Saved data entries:
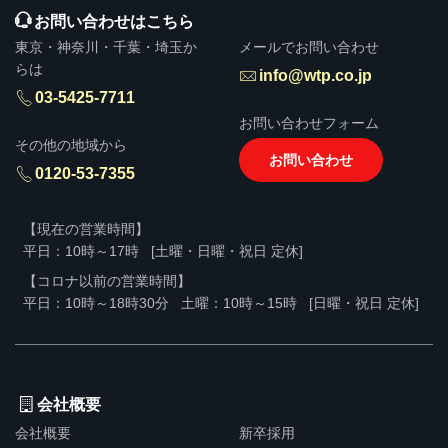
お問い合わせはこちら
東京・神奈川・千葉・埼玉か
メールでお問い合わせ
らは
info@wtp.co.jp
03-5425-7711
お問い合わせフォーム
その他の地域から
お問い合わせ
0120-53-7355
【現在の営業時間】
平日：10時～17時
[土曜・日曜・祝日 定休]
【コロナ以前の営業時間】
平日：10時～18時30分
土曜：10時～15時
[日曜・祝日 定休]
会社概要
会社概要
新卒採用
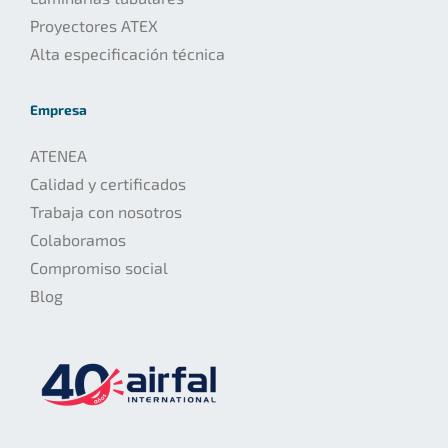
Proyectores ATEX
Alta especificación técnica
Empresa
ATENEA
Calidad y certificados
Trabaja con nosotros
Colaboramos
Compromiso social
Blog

— ASSIGNMENT —
An exact copy of every line above is needed, without the images.

— TASK RESULT —
お問い合わせはこちら
東京・神奈川・千葉・埼玉か
メールでお問い合わせ
らは
info@wtp.co.jp
03-5425-7711
お問い合わせフォーム
その他の地域から
お問い合わせ
0120-53-7355
【現在の営業時間】
平日：10時～17時
[土曜・日曜・祝日 定休]
【コロナ以前の営業時間】
平日：10時～18時30分
土曜：10時～15時
[日曜・祝日 定休]
会社概要
会社概要
新卒採用
Proyectores ATEX
Alta especificación técnica
Empresa
ATENEA
Calidad y certificados
Trabaja con nosotros
Colaboramos
Compromiso social
Blog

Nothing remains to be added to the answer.